You know, I always thought Anthony Bourdain was kind of a pampered douche, but it turns out human intuition is a huge part of this job, and anyone without it would get eaten alive. We ended up spending a week at the prison, not because Dr. Phalanx had that much to say, (although he probably came up with the book's title: "Big Damned Hero,") but because everyone in XN-Detention Center had the most amazing Tempest stories. Did you know that after the mess surrounding The Honolulu Hit, Dietrich Killraven jumped into an active volcano to try and commit suicide, only to be saved by Gavin Stormforge? Or that after he imprisoned FrostViper, his personal charity paid for her kids to get into a highly-rated military academy in The March, so they'd have a shot at turning their own lives around? That he had his American citizenship revoked in 1985 for disobeying a direct order from the president telling him to not interfere in the Black Serpent's coup, because he refused to sit back and let them all kill one other? That now four of the nine former Black Serpent supersoldiers serve as XN rehabilitation counselors? It was interesting, his enemies didn't talk about his godlike strength and invulnerability, his speed or his power.
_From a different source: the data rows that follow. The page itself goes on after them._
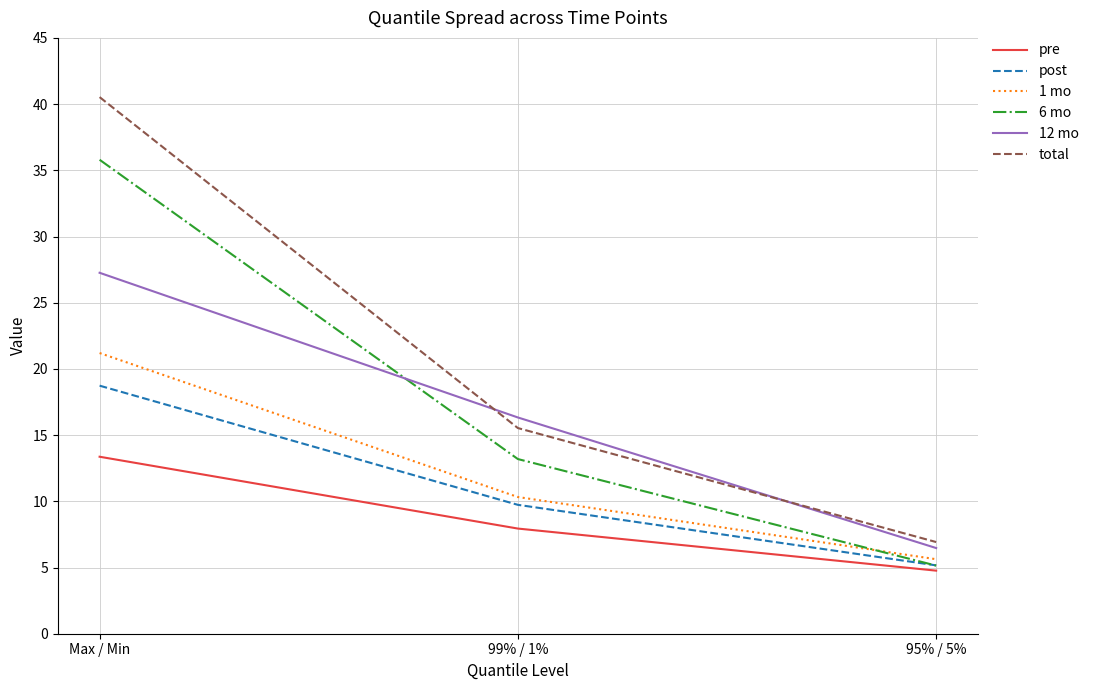

At which label does total first exceed 15?

Max / Min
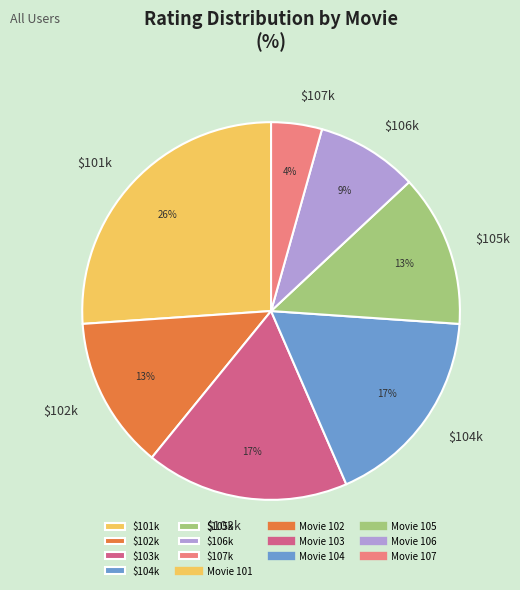

To the nearest percent, what is the average slice percentage?

14%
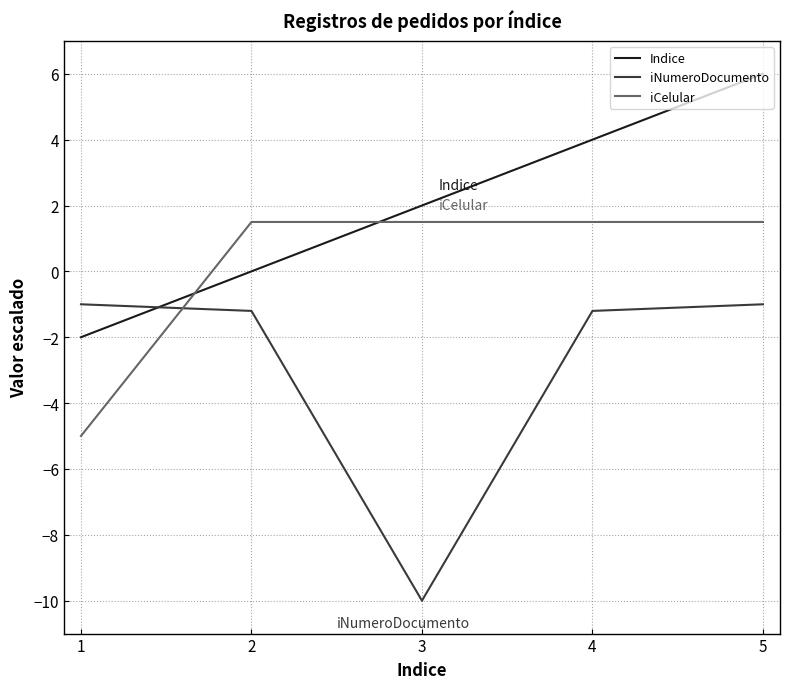

Rank the series by their maximum value, from highest to lowest.

Indice, iCelular, iNumeroDocumento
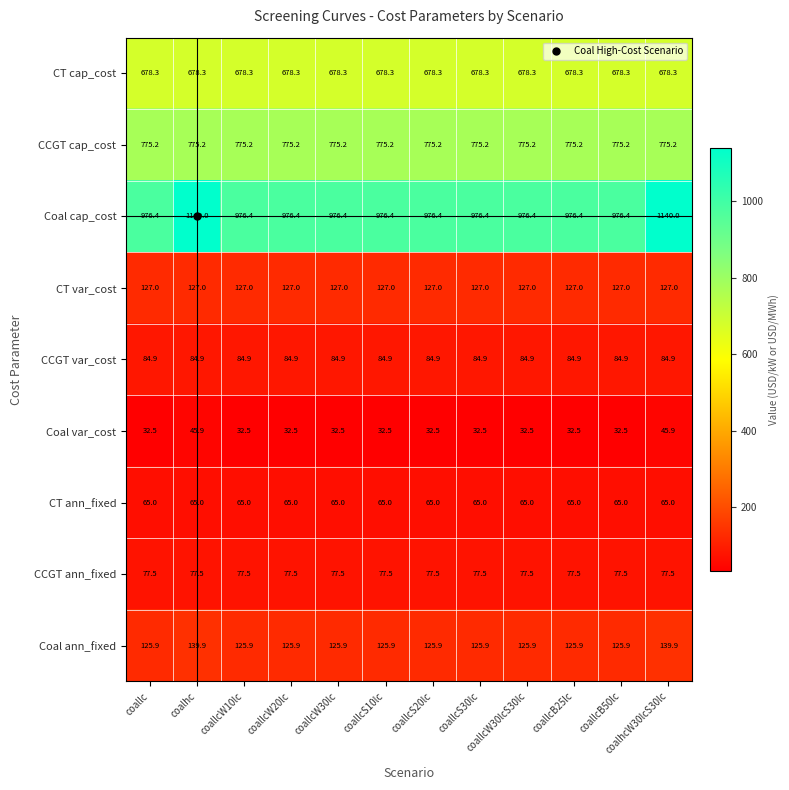

What is the difference between the highest and lowest values at coalhc?

1094.1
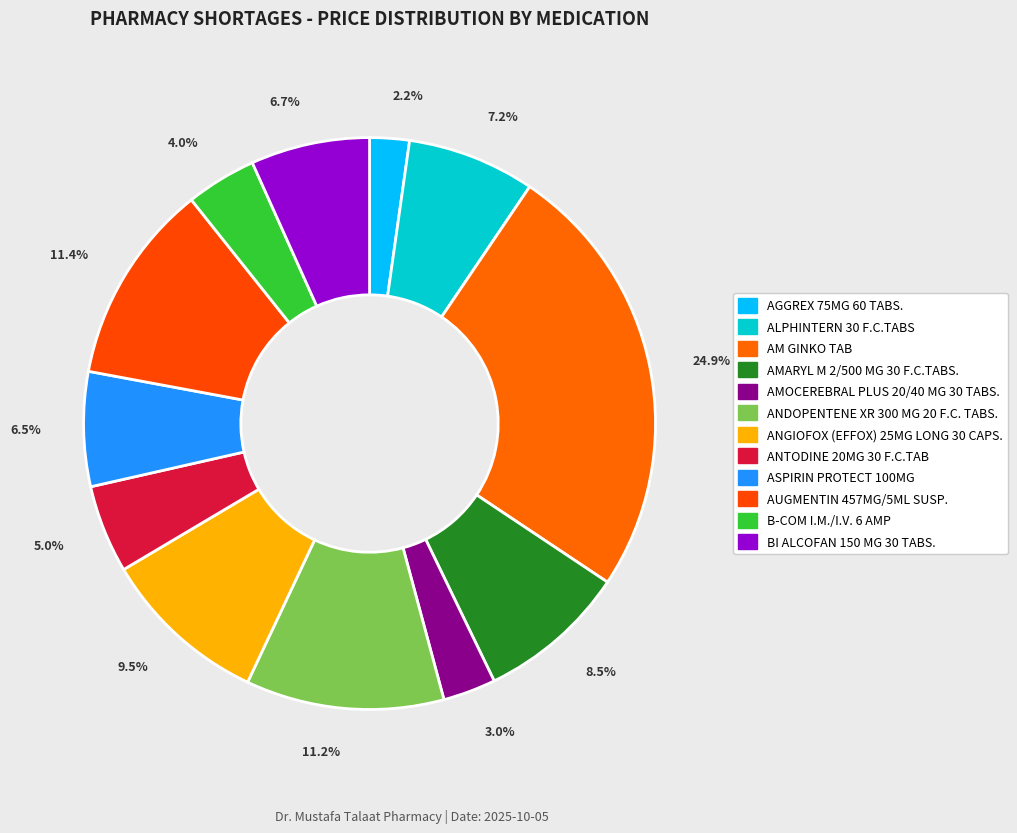

To the nearest percent, what portion does AGGREX 75MG 60 TABS. represent?

2%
To a man, they talked about his character, his unimpeachable morals, and his innate ability to understand the shades of humanity in the most inhuman situations.


Prior Preparation

     Detective: standard (rank 1)


The last time I saw Lance Extraordinary, he was headed into space. He asked me if I was ready to start my internship, I told him I was graduating in a month and would love to do so when he got back. He mailed me his old trenchcoat just before he left, which I didn't understand at the time, I think he had a sense that it would be his last journey. He went anyway. A journalist has to be bold, to put himself in harm's way. I remember asking Lance if he realized how dangerous his job really was. He said that there are certain Americans who hop in pickup trucks to chase down F5 tornadoes. In order to do this job, a person has to have that kind of mentality: you quite literally have to care more about witnessing the action than you do about your own personal well-being. Of course in the note that accompanied the coat, he added the caveat that it doesn't hurt to hedge your bets a little bit. You've got to do the deskwork before you do the legwork, sometimes, and knowing the details of a situation is vital, and not just for quality reporting. Sometimes, it's your best bet for survival! God bless Atalie, she somehow managed to contact the SLJ and schedule an interview with Gavin himself to help wrap up the book. I'm going to meet him. I'm finally going to meet the man who has influenced every major turning point in my life. Rumor has it he's read "The Good Son." I wonder if he'll let me call him "Dad?"